- S v Marais0.09 MB
On Tuesday, 21 September 2010, the Constitutional Court dismissed an application for leave to appeal against a decision of the Western Cape High Court ("High Court") which found the applicant, Ms Marais, guilty of the murder of her husband, and sentenced her to life imprisonment.
The High Court found that Ms Marais had contracted others to murder her husband, which resulted in his brutal stabbing mere metres from the family residence. It rejected Ms Marais' defence that she was a battered woman who merely intended for her husband to receive a "hiding." Accordingly, Ms Marais was found guilty of premeditated murder. After her application for leave to appeal was dismissed by the Supreme Court of Appeal, she filed an application for leave to appeal to the Constitutional Court.
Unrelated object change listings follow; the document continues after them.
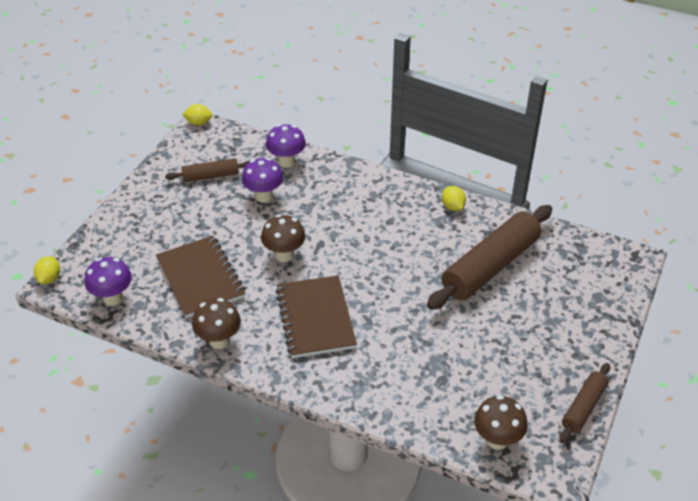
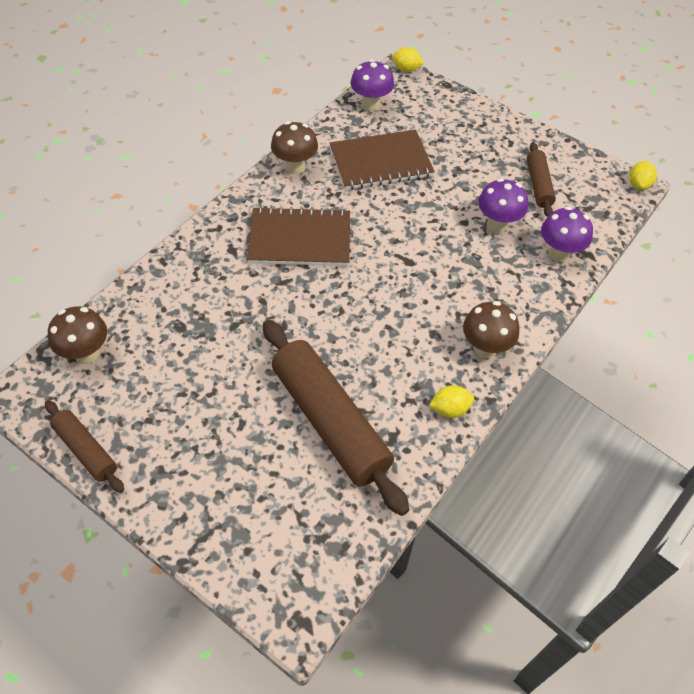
camera: 100 degrees right, 10 degrees up
brown mushroom [261,214,305,262] -> brown mushroom moved to [463,301,519,358]

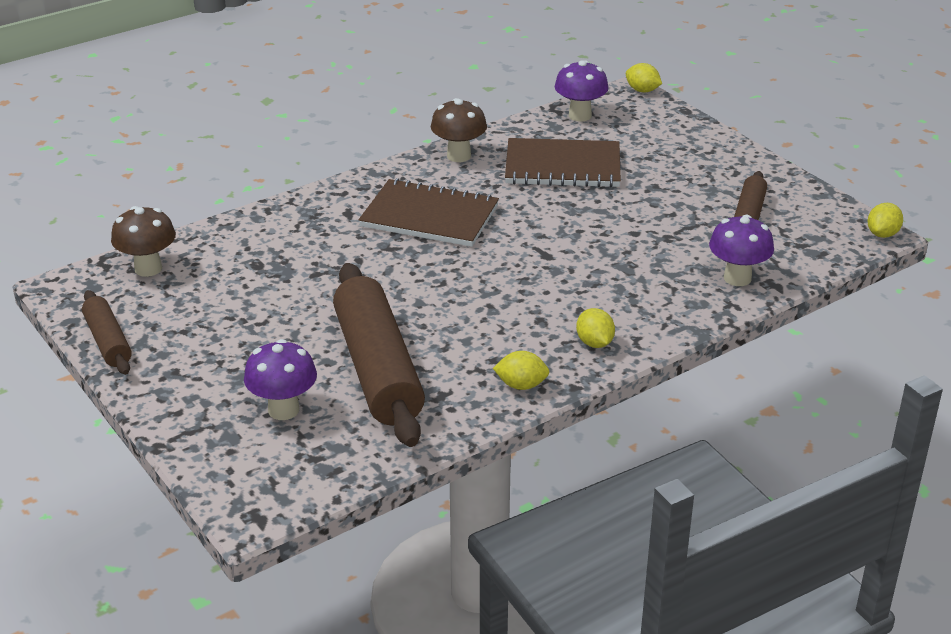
camera: 20 degrees right, 20 degrees down
brown mushroom [463,301,519,358] -> yellow lemon [576,308,615,348]
purple mushroom [478,178,528,233] -> purple mushroom moved to [244,339,317,420]

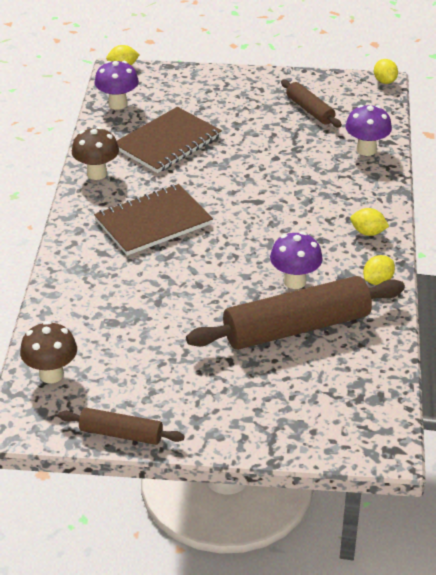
camera: 50 degrees left, 5 degrees up
purple mushroom [244,339,317,420] -> purple mushroom moved to [270,232,323,289]
brown rolling pin [333,263,425,447] -> brown rolling pin turned 45 degrees counterclockwise [186,276,405,350]

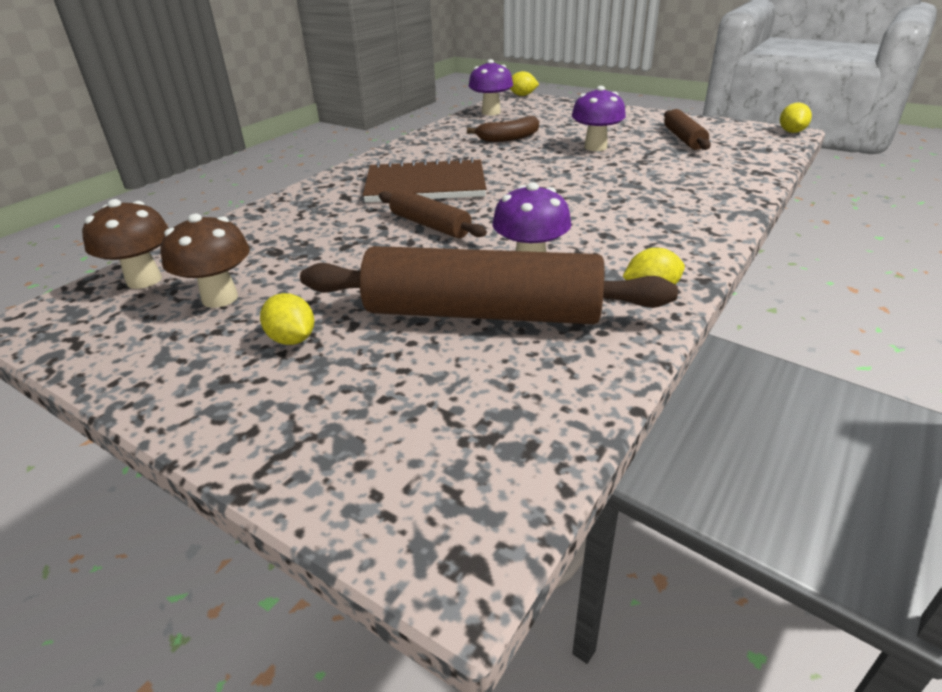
camera: 30 degrees right, 5 degrees down
brown rolling pin [58,408,185,445] -> brown rolling pin moved to [379,189,487,238]
brown mushroom [72,127,119,180] -> brown mushroom moved to [161,214,250,308]
brown notebook [117,107,222,173] -> brown banana [467,116,539,142]
purple mushroom [345,105,392,156] -> purple mushroom moved to [572,86,626,151]
yellow lemon [350,208,389,236] -> yellow lemon moved to [260,293,314,345]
The Constitutional Court described Ms Marais' case as "agonising because it raises the horrific spectre of domestic violence". However, after having regard to case law wherein the defence of the battered woman syndrome is recognised in South Africa, the Court held that the application failed to raise constitutional issues. The Court found that, in essence, the application was merely based on a disagreement with the factual findings of the High Court. This finding, together with certain procedural rules which precluded Ms Marais from leading further evidence, led the Court to dismiss the application. Accordingly, an application by Tswaranang Legal Advocacy Centre to be admitted as amicus curiae in Ms Marais' case also fell to be dismissed.